Sexspielzeug kann auch beim Masturbieren zum Einsatz kommen.
Sexspielzeug kann auch beim Masturbieren zum Einsatz kommen. © pixabay

Masturbieren mit Sexspielzeug

Viele Frauen greifen beim Masturbieren auf Sexspielzeuge zurück. So lässt sich richtiger Verkehr imitieren, indem zum Beispiel ein Dildo oder ein Vibrator in die Vagina eingeführt wird. Es gibt allerdings auch Vibratoren, die einfach aufgelegt werden und so den Kitzler stimulieren. Sexspielzeug kann aber auch beim gemeinsamen Liebesspiel eingesetzt werden und ist damit für viele eine echte Bereicherung.

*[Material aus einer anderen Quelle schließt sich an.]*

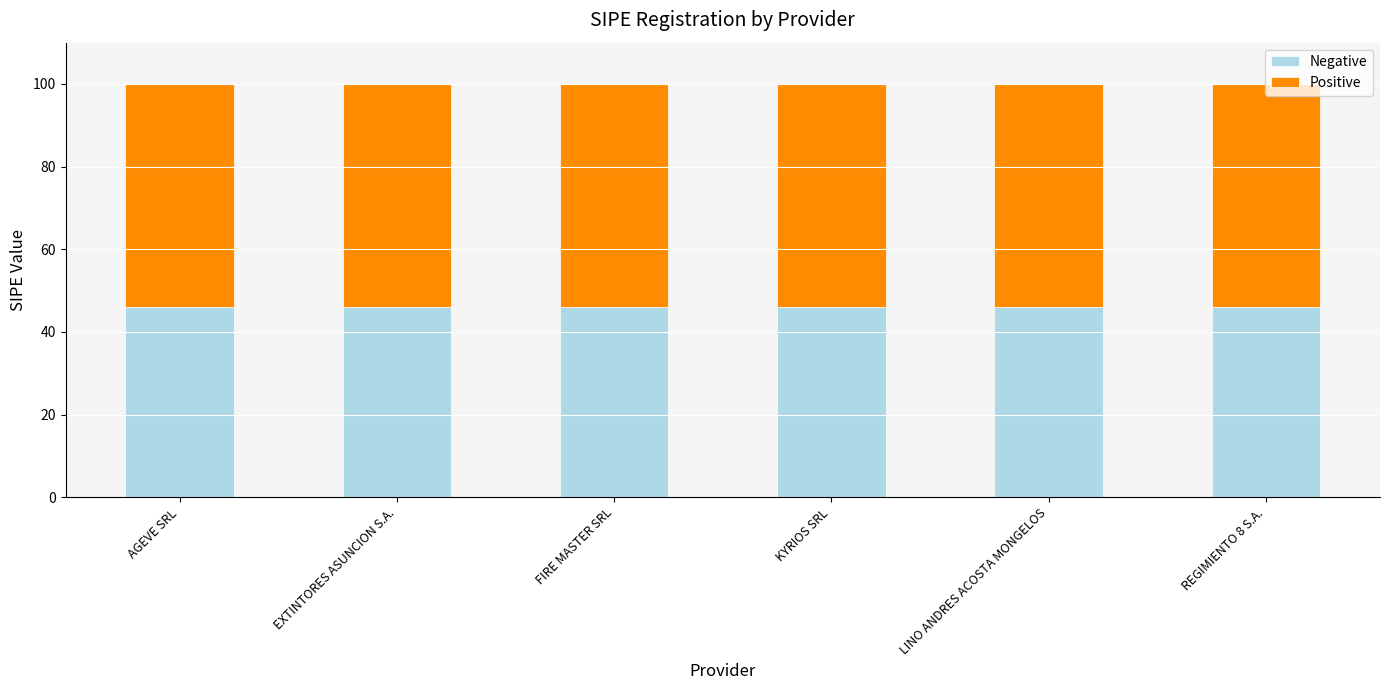

What is the total value across all series at AGEVE SRL?

100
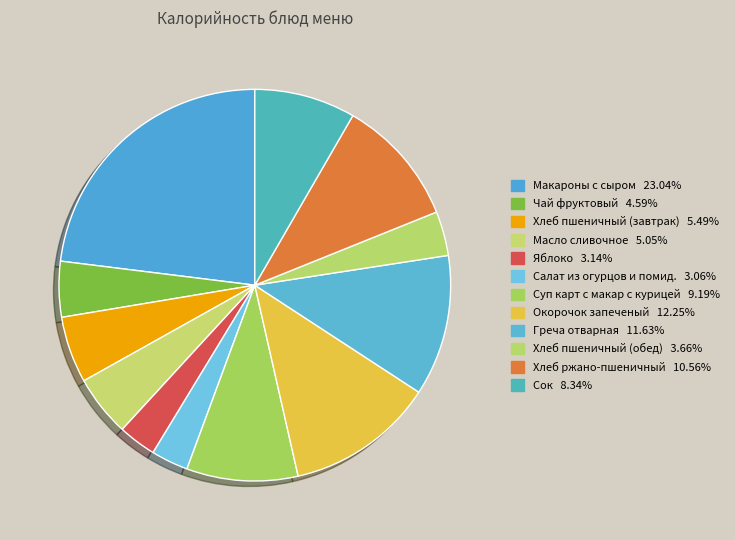

True or false: Сок accounts for 8% of the total.

True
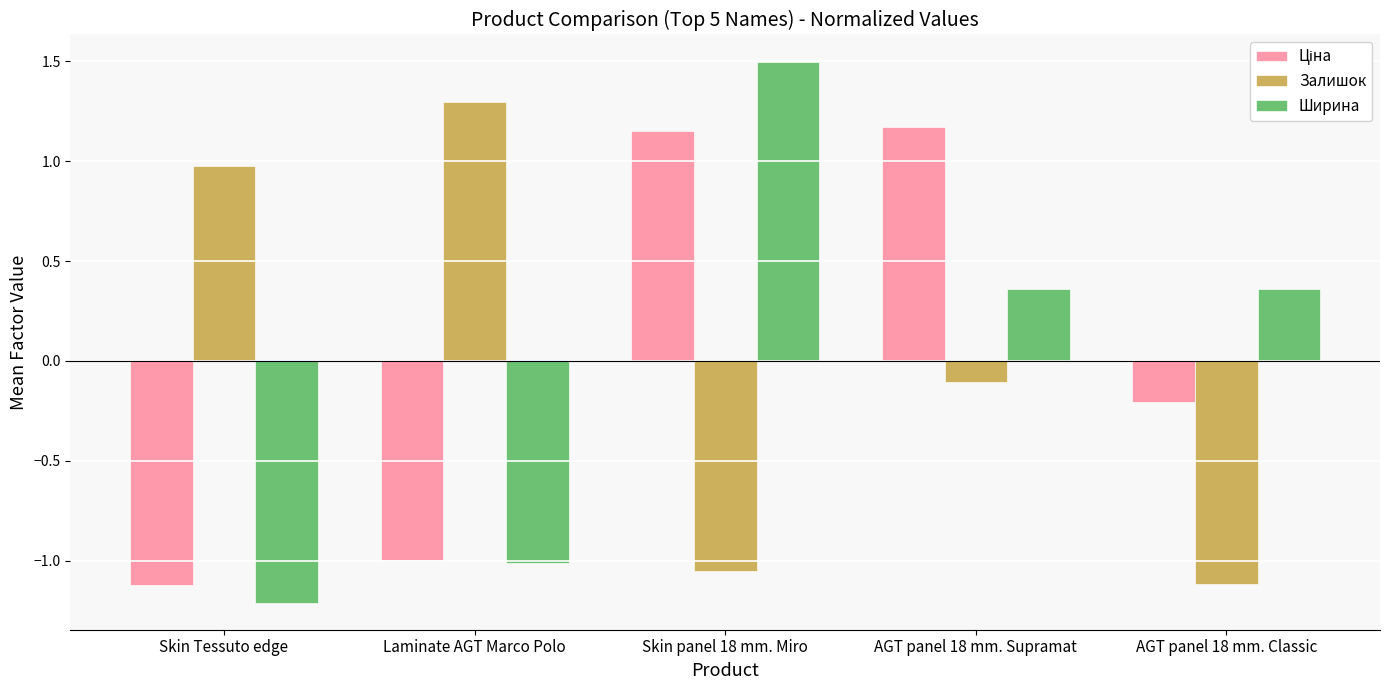

Rank the categories by Залишок value from lowest to highest.

AGT panel 18 mm. Classic, Skin panel 18 mm. Miro, AGT panel 18 mm. Supramat, Skin Tessuto edge, Laminate AGT Marco Polo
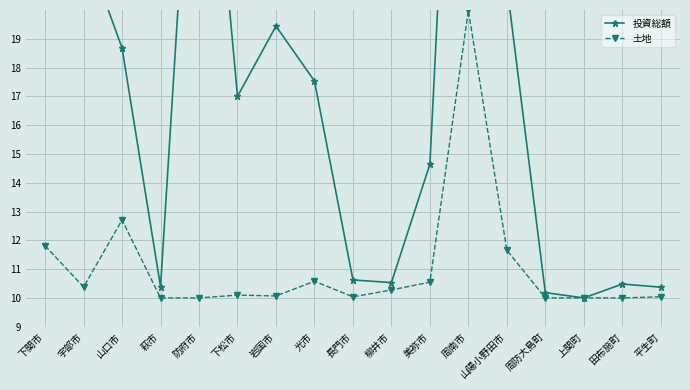

Is it true that 土地 equals 10.0 at 防府市?

True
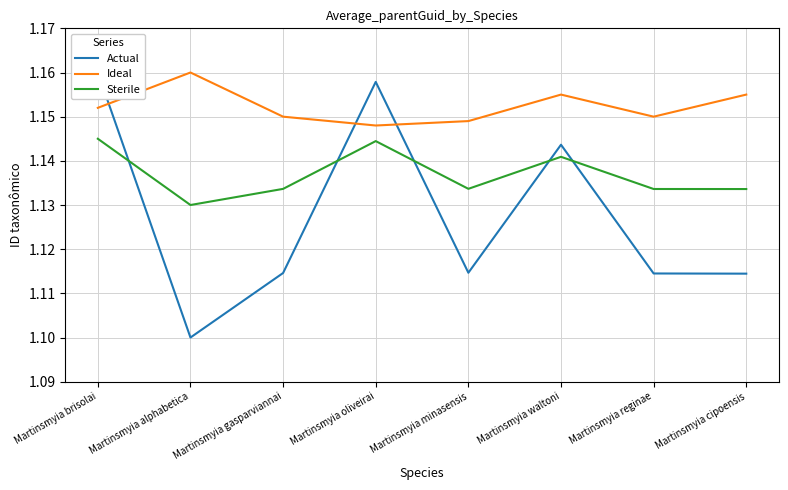

At Martinsmyia oliveirai, list the series in order from largest to smallest.

Actual, Ideal, Sterile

Männer greifen beim Onanieren lieber auf die klassische Variante zurück und benutzen ihre Hände. Das liegt angeblich daran, dass vor allem bei improvisiertem Sexspielzeug für die Herren der Schöpfung, wie zum Beispiel einfachen Rohren, die die Vagina simulieren sollen, schnell Unfälle passieren. Es droht ein Penisbruch. Laut "Lifeline" sollen jährlich sogar circa 100 Männer ihr Leben bei risikoreichen Selbstbefriedigungstechniken lassen. Ein simpler Handjob ist allerdings völlig ungefährlich.

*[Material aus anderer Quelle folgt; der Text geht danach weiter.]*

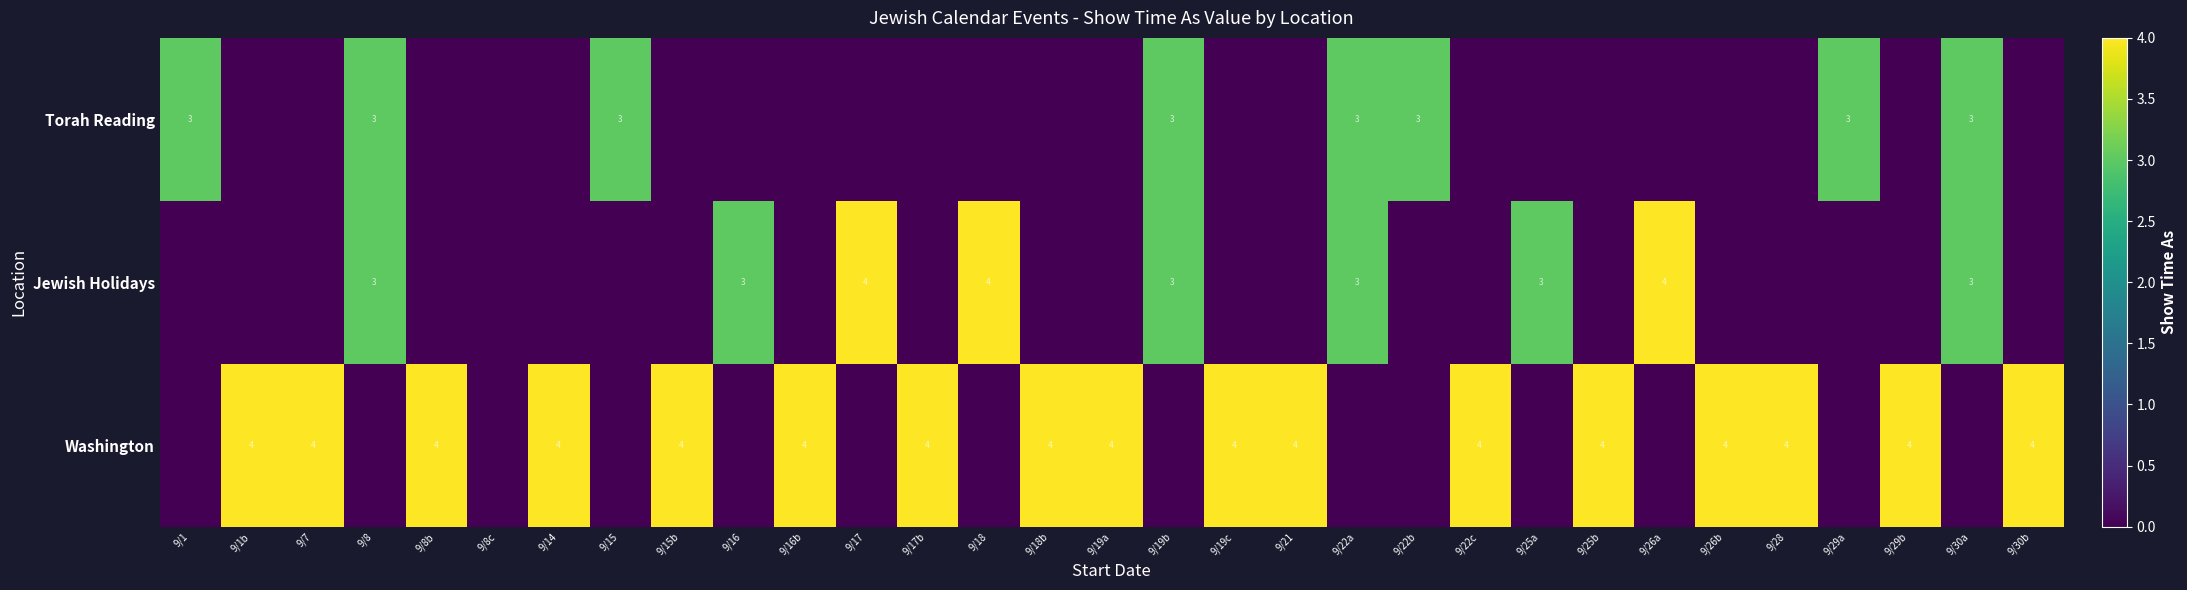

Is it true that Torah Reading equals 5 at 9/29a?

False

Masturbation ist ein Mini-Work-out für den ganzen Körper.
Masturbation ist ein Mini-Work-out für den ganzen Körper. © pixabay

So gesund ist onanieren und masturbieren

Untersuchungen zeigen, dass Männer, die masturbieren, ihr Risiko an Prostatakrebs zu erkranken, senken können. Zu 100 Prozent ist das allerdings nicht bewiesen. Dafür aber andere positive Einflüsse auf dem Körper:

  • Kreislauf wird gestärkt
  • Herz wird trainiert
  • Muskeln und Hirn entspannen sich
  • Stress wird abgebaut
  • Endorphine werden beim Orgasmus freigesetzt
  • Sexualhormone wie Testosteron und Östrogen werden produziert
  • Kopfschmerzen werden gelindert
  • bei Frauen nehmen Krämpfe während der Periode ab
  • bei Männern steigt die Spermienqualität
  • Beckenbodenmuskulatur wird trainiert

Masturbation ist also wie ein kleines Work-out für den gesamten Körper und trägt maßgeblich zur Entspannung bei. 

Wie oft sollte man masturbieren?

Aber gibt es eine Grenze, die bei der Selbstbefriedigung nicht überschritten werden sollte? Forscher fanden heraus, dass zwei Mal pro Woche ideal sind. Eine feste Regel gibt es allerdings nicht. In wenigen Fällen kann Selbstbefriedigung zur Sucht werden. Es gibt einige Anzeichen, auf die Betroffene achten sollten: 

  1. Haben Sie ein schlechtes Gewissen, weil Sie so häufig masturbieren?
  2. Lassen Sie andere Dinge schleifen und verpassen sogar Termine, weil Sie lieber onanieren?
  3. Der Drang zur Selbstbefriedigung bestimmt Ihren gesamten Tagesrhythmus?

Müssen Sie eine oder mehrere der Fragen mit Ja beantworten, dann kann bereits eine Sexsucht vorliegen. Helfen kann hier ein Sexualtherapeut, damit die Sucht nicht Ihr Leben bestimmt und Sie nicht vom Drang nach Selbstbefriedigung, sondern von der eigenen Lust animiert werden.

Fazit: Masturbieren ist nichts Schlimmes – ganz im Gegenteil. Es entspannt und hat viele positive Einflüsse auf den Körper. Selbst für Menschen in einer Beziehung ist Selbstbefriedung ein normaler Teil der eigenen Sexualität.